Environment: Hadoop, MapReduce, HDFS, Hive, Java, SQL, Spark/Scala, Pig, Sqoop, Oozie, Zookeeper, Teradata, PL/SQL, MySQL, Windows, Oozie, HBase.
INDI Technologies, India May 2015 to Jul 2018
Python Developer
Project Description: The Company is based on medical devices designing and marketing. It gets information from various research and manufacturing organizations. The log files generated by these systems were decided to be maintained in Hadoop& Python cluster for further analysis.
Responsibilities:
• Developed multiple MapReduce jobs in java for data cleaning and preprocessing.

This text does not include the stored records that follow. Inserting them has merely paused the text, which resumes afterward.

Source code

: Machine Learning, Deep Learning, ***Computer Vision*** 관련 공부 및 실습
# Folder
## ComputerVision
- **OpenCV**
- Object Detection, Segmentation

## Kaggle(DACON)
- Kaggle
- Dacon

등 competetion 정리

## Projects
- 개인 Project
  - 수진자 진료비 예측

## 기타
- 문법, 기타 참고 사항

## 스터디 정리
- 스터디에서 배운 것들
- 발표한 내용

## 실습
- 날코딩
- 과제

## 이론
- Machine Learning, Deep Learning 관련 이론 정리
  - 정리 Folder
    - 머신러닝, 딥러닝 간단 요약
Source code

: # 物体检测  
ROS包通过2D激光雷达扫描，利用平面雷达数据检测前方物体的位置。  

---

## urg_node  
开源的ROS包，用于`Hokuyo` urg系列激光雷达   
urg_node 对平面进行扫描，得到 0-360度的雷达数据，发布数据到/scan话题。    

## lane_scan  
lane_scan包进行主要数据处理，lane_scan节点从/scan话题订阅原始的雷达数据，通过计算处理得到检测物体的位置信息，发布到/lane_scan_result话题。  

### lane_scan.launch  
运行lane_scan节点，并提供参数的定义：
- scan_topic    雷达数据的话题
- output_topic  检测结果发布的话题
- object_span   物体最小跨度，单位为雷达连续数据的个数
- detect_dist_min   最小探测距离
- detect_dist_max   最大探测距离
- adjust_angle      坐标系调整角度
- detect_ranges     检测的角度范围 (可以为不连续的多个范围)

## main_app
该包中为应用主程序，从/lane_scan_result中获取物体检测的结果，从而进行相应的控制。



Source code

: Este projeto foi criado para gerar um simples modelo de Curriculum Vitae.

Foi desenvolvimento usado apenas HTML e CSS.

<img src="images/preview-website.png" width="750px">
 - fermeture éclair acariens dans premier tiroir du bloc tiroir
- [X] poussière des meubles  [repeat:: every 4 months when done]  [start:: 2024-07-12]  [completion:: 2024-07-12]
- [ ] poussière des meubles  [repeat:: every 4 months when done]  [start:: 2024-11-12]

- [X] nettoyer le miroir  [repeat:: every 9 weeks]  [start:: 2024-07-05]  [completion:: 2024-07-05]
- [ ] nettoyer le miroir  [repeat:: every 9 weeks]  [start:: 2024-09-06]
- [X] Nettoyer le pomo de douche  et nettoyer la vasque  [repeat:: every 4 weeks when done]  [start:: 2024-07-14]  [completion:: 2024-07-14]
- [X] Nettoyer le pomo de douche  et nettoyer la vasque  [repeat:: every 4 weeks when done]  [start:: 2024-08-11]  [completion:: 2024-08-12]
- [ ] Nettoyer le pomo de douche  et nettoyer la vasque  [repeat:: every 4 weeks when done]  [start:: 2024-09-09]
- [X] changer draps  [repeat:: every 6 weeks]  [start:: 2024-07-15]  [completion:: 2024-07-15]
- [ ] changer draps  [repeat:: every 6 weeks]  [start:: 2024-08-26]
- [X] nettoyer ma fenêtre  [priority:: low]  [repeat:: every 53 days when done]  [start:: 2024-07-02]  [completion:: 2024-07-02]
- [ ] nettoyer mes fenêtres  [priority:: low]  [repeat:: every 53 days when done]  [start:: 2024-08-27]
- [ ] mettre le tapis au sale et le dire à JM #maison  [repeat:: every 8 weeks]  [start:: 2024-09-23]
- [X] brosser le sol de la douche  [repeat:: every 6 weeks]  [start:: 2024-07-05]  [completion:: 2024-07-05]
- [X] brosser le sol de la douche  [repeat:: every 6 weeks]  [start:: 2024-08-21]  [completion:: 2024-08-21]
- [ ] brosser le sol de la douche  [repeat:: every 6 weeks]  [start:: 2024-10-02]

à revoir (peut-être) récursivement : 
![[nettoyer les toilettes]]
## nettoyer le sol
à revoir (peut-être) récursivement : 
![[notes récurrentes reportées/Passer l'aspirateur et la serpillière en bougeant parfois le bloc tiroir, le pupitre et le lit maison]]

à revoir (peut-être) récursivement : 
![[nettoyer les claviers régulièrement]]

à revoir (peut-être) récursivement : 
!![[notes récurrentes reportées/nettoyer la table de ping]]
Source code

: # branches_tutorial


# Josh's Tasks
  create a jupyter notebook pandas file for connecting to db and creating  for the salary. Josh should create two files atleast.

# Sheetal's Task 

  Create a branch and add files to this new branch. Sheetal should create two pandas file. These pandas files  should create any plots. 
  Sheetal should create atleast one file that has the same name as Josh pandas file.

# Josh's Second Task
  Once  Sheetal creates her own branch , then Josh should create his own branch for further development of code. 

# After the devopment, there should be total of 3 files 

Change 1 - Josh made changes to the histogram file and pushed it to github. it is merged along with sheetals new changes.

• Worked on requirement gathering and High-level design.
• Used Python scripts to update content in the database and manipulate files.
• Converted Visual Basic Application to Python and MSQL.
• Used HTML/CSS and JavaScript for UI development.
• Developed object-oriented programming to enhance company product management.
• Utilized Python in the handling of all hits on Django, Redis, and other applications.
• Used several Python libraries like wxPython, NumPy and matPlotLib.
• Was involved in environment code installation as well as the SVN implementation.
• Created unit test/regression test framework for working/new code.
• Responsible for debugging and troubleshooting the web application.
• Build all database mapping classes using Django models.
Environment:Python, SVN, Eclipse, Java Script, XML, Linux, Bugzilla, HTML5/CSS.